You are given the following data.

# of Absences Final Grade
0 96
1 92
2 71
3 66
4 60
5 51


A. Find the correlation coefficient for the data.
B. Find the equation for the regression line for the data, and predict the final grade of a student who misses 3.5 days.

To find the correlation coefficient for the given data, you can use the following steps:

Step 1: Calculate the mean (average) of both sets of data.
Mean of # of Absences (x̄) = (0 + 1 + 2 + 3 + 4 + 5)/6 = 15/6 ≈ 2.5
Mean of Final Grade (ȳ) = (96 + 92 + 71 + 66 + 60 + 51)/6 = 436/6 ≈ 72.67

Step 2: Calculate the sum of the products of each pair of values.
Sum of Products (Σxy) = (0 * 96) + (1 * 92) + (2 * 71) + (3 * 66) + (4 * 60) + (5 * 51) = 0 + 92 + 142 + 198 + 240 + 255 = 927

Step 3: Calculate the sum of the squares for each set of data.
Sum of Squares for # of Absences (Σx^2) = (0^2) + (1^2) + (2^2) + (3^2) + (4^2) + (5^2) = 0 + 1 + 4 + 9 + 16 + 25 = 55
Sum of Squares for Final Grade (Σy^2) = (96^2) + (92^2) + (71^2) + (66^2) + (60^2) + (51^2) = 9216 + 8464 + 5041 + 4356 + 3600 + 2601 = 33478

Step 4: Calculate the standard deviations for both sets of data.
Standard Deviation for # of Absences (σx) = sqrt((Σx^2)/n - (x̄^2)) = sqrt((55/6) - (2.5^2)) = sqrt((55/6) - 6.25) ≈ 1.87
Standard Deviation for Final Grade (σy) = sqrt((Σy^2)/n - (ȳ^2)) = sqrt((33478/6) - (72.67^2)) = sqrt((5579.67) - (5282.69)) ≈ 11.69

Step 5: Calculate the correlation coefficient (r).
r = (Σxy - (n * x̄ * ȳ))/(σx * σy) = (927 - (6 * 2.5 * 72.67))/(1.87 * 11.69) = (927 - 436.02)/(21.88) ≈ 23.98

Therefore, the correlation coefficient for the given data is approximately 23.98.
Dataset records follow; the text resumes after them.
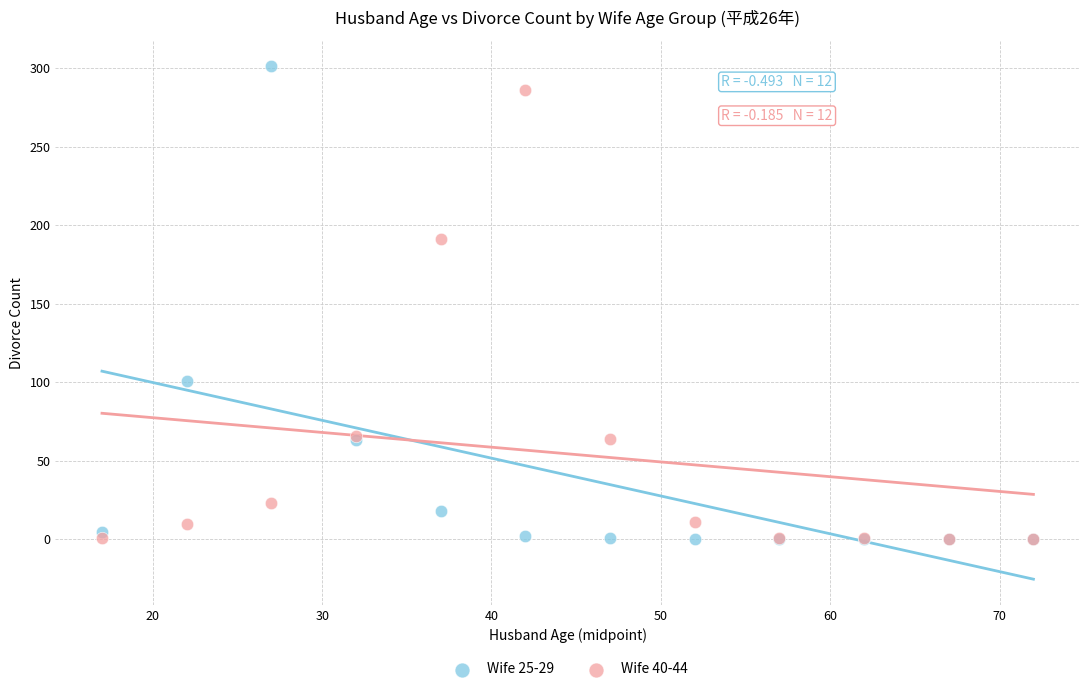

What are all the series names shown in the legend?

Wife 25-29, Wife 40-44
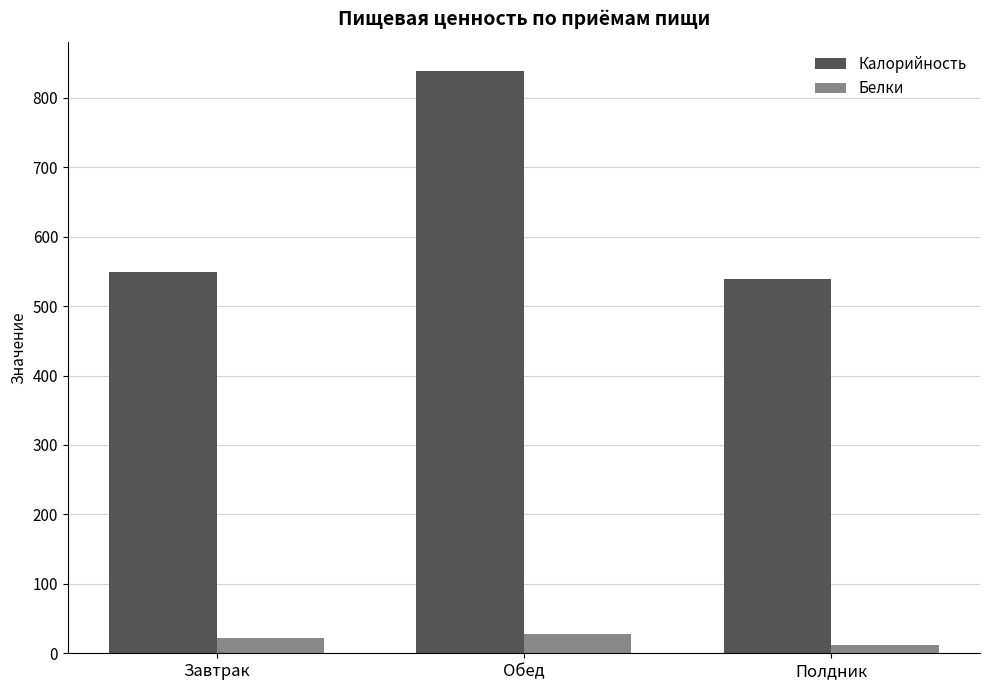

What is the approximate value of Калорийность at Полдник?

538.6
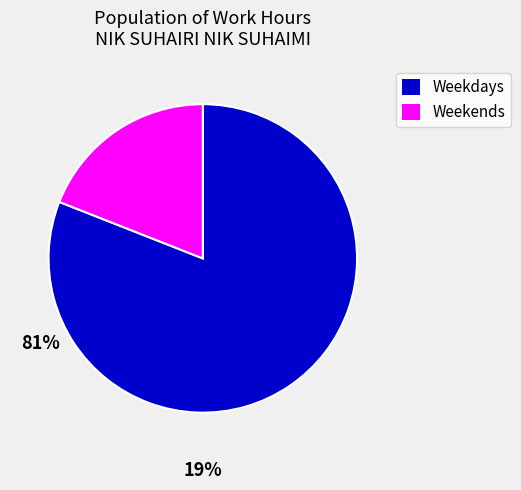

Is there a majority slice in this chart?

Yes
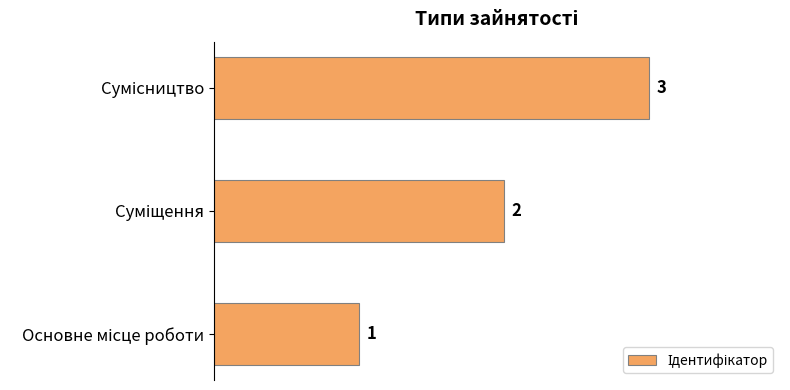

Count the values in the range 1 to 3.

3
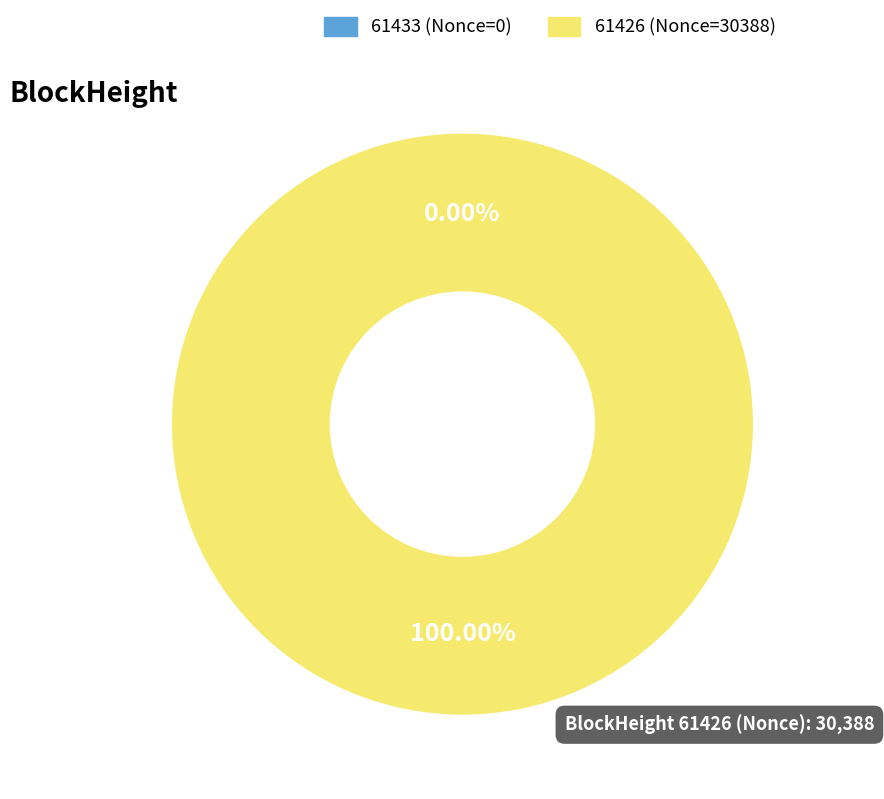

Which category accounts for the majority?

61426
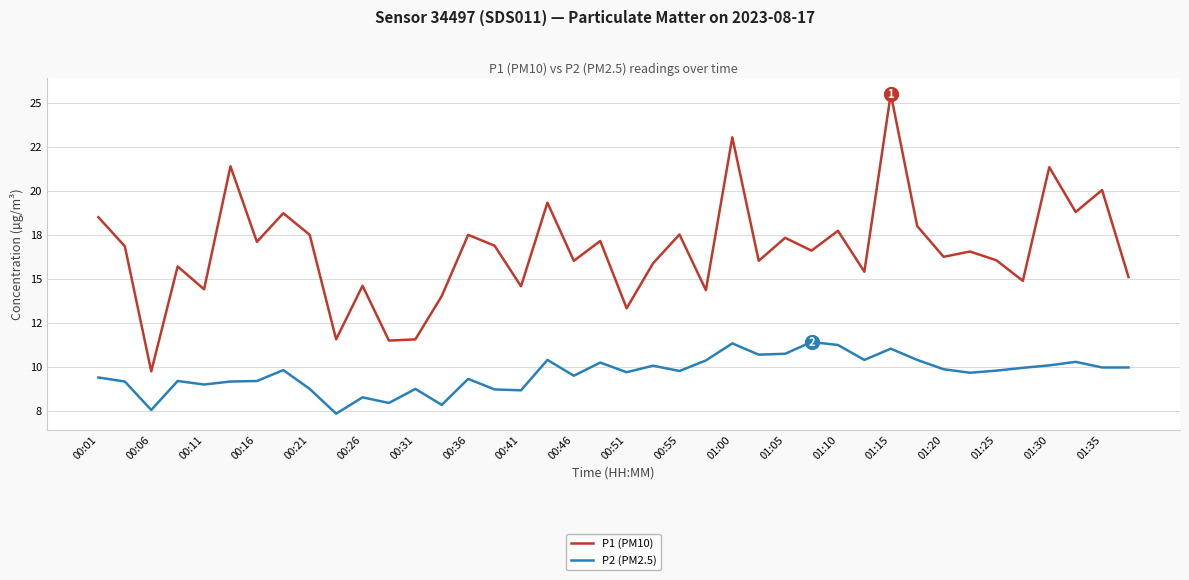

What are all the series names shown in the legend?

P1 (PM10), P2 (PM2.5)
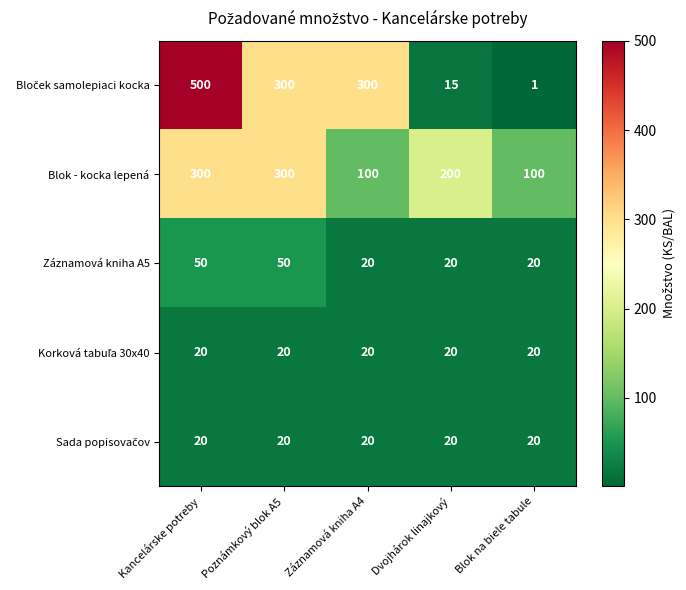

At which category does the chart reach its peak across all series?

Kancelárske potreby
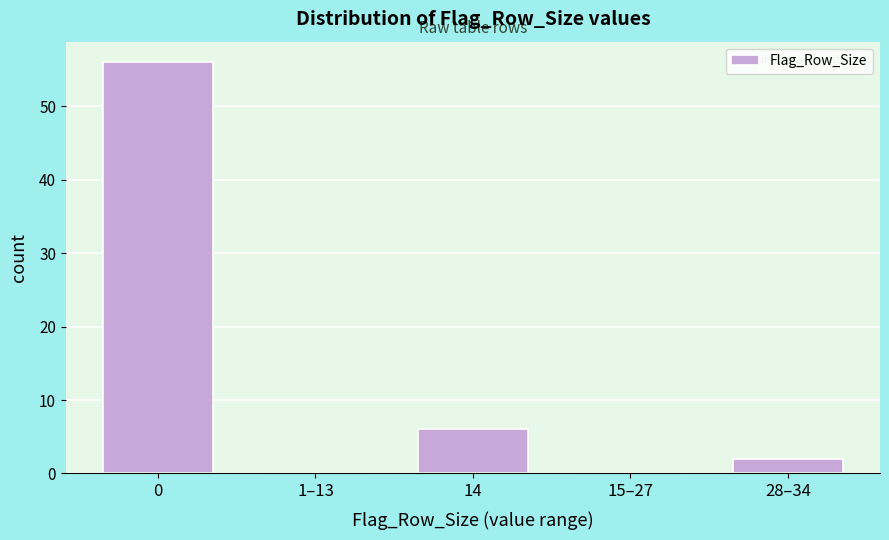

Reading right to left, transcribe all the data shown in this chart.

28–34=2	15–27=0	14=6	1–13=0	0=56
To find the equation for the regression line and predict the final grade of a student who misses 3.5 days, you can use the following steps:

Step 1: Calculate the slope (b) of the regression line.
b = (r * σy)/σx = (23.98 * 11.69)/1.87 ≈ 150.75

Step 2: Calculate the y-intercept (a) of the regression line.
a = ȳ - (b * x̄) = 72.67 - (150.75 * 2.5) = 72.67 - 376.88 = -304.21

Step 3: Write the equation of the regression line in slope-intercept form (y = mx + b).
Regression Line Equation: y = 150.75x - 304.21

Step 4: Predict the final grade of a student who misses 3.5 days using the regression line equation.
Predicted Final Grade (y) = 150.75 * 3.5 - 304.21 ≈ 56.79

Therefore, the predicted final grade of a student who misses 3.5 days is approximately 56.79.